I read a story somewhere about a seven year old boy, who was asked by his class teacher, during his arts class to draw a chicken on a piece of paper. He immediately and gladly accepted the task and went ahead with his colour pencils and all that stuff and was totally engrossed in the task for next half an hour. He returned his drawing to the teacher, happily expecting that it would be appreciated and he would get some like 'stars' as is the practice these days. Expecting the drawing to contain at least some outlines of a domestic fowl with feathers and a red beak, the teacher was most surprised to find in the drawing a plate in which some long yellow things were drawn along with an orange coloured blob. When the boy was asked to explain, what he had drawn, he explained that the plate shows potato chips and chicken; the way his mother always gives to him. He must have seen pictures of fowl in his books, but for him chicken meant a dish that his mother cooked or ordered in a restaurant.

It would be easy to conclude from this story that the boy was so ignorant because he must have been a city lad. No kid from the village would make such a mistake because he must have seen fowls running around.
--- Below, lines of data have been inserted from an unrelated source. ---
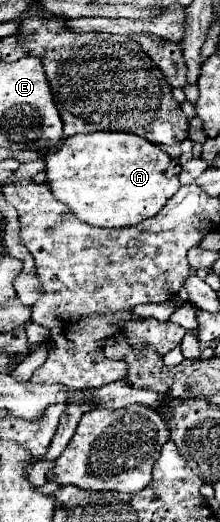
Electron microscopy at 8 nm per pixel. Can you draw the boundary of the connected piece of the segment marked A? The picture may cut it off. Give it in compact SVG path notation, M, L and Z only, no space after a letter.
M96 131L86 135L76 135L64 139L62 147L46 157L46 181L58 201L64 201L76 217L88 225L96 227L132 227L144 219L154 217L162 205L180 189L178 177L166 177L166 167L170 157L158 149L158 145L132 135L118 131Z

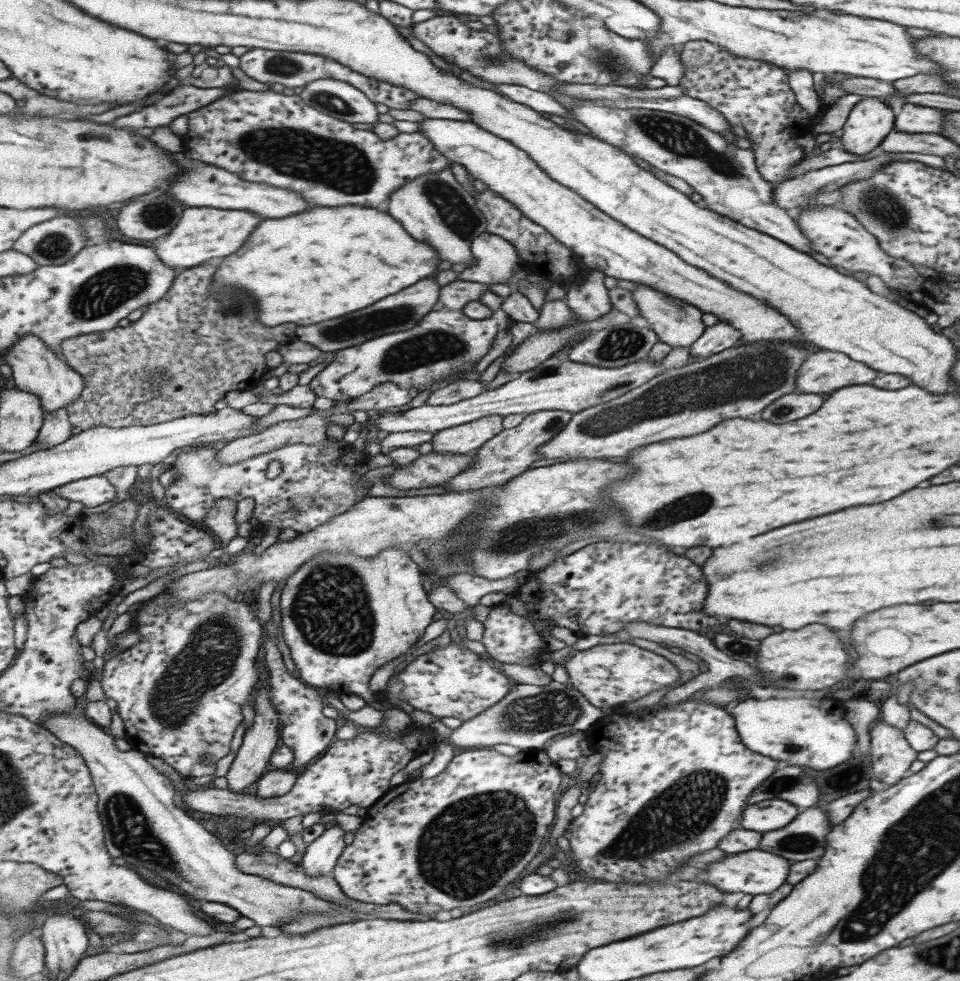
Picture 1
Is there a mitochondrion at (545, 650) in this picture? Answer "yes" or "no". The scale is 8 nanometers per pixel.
no

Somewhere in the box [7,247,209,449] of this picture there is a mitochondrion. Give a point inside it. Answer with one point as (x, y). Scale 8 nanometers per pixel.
(103, 294)

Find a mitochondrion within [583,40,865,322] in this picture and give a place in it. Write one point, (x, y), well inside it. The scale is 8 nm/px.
(679, 137)

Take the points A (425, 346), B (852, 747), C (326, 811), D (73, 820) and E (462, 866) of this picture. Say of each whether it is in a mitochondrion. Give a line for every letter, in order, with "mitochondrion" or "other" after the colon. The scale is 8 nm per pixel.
A: mitochondrion
B: other
C: other
D: other
E: mitochondrion

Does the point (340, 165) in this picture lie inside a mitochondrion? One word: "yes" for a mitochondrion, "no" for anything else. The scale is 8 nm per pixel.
yes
I however feel that this kind of ignorance is far more wide spread and is not just restricted to kids. It essentially comes from the principle of division of labour, the underlying and guiding principle of modern societies. Just name few of the things, we consume or use in our day. I am sure that not many would be able to explain, how these things are produced or where from they come. Let me explain. How many of us know, how the fine cotton shirt, we are wearing is actually produced? Or where from the ink in a fountain pen comes or how it is made? As a cog wheel in the society, we all have certain skills, which we make available to the society. Using my skills, I do some work for which I am remunerated. From this remuneration I can get other goods and services and I do not have to know how they are produced.

Once, a group of my friends and their wives were visiting Mahabaleshwar, a lovely hill station near my home town. While returning, we saw a board showing direction to a strawberry farm. We turned in and went to visit the farm. I had seen strawberry bushes earlier and knew that this fruit does not grow on trees but on small or dwarf bushes. Many from our group were really surprised to seen the strawberry bushes as they were expecting trees similar to mulberry trees. This surprise was a mild one compared to the reaction shown by a lady from our group later. On the way, we saw another board about a sericulture farm and timings, when it was open. We went in and saw how silkworms are cultivated on leaves of mulberry trees and when the cocoons are ready, how they are boiled and silk thread is unwound. This lady was shocked to know that the silk cocoons are boiled in water when the silk worm was still inside, just to kill him. She felt that it was too cruel a step to get a fine gossamer fabric for our luxury. She happened to be, till that date, rather fond of silk sarees. I never saw her again in a silk saree after that day.

We are such cocooned and protected lot today that we are becoming ignorant about realities that support our lives. Humans have been killing and eating other animals ever since they evolved. Yet how many of us city dwellers really know about abattoirs, where we kill animals to get our meat or poultry. For most of us a chicken leg is just a frozen packet, which we remove from the deep freezer. I am quite sure that the reality will shock many meat lovers.

Indian ladies are fond of fine sarees with intricate in lay designs. How many of them really know, how labourious and time consuming work it is to weave a saree on a hand loom, which they wear on an evening. I am not trying to say that we go back to primitive societies, but we should not become blind to the hard work that is put in by some one to make available all our daily needs and luxuries. We are loosing our connectedness with the society and even worst; with nature.

Just a generation or two earlier, man lived, adjusting himself to ever changing nature. During summer, when even nights became hot, he slept outside his house on terraces. He ate freshly cooked foods. During monsoon months he avoided travelling. Certain foods were recommended or avoided during each of the seasons. With the division of labour principle, there is now always someone else to take care of all eventualities. Now we have air conditioners, antibiotics to protect us. Instead of avoiding travel during monsoon, we insist to travel to places where monsoon fury is highest. I am not really against any of these things. What I feel is that we should be aware of realities a little more and the risks. A seven year old boy should know what a chicken is and certainly it is not only something that his mother serves.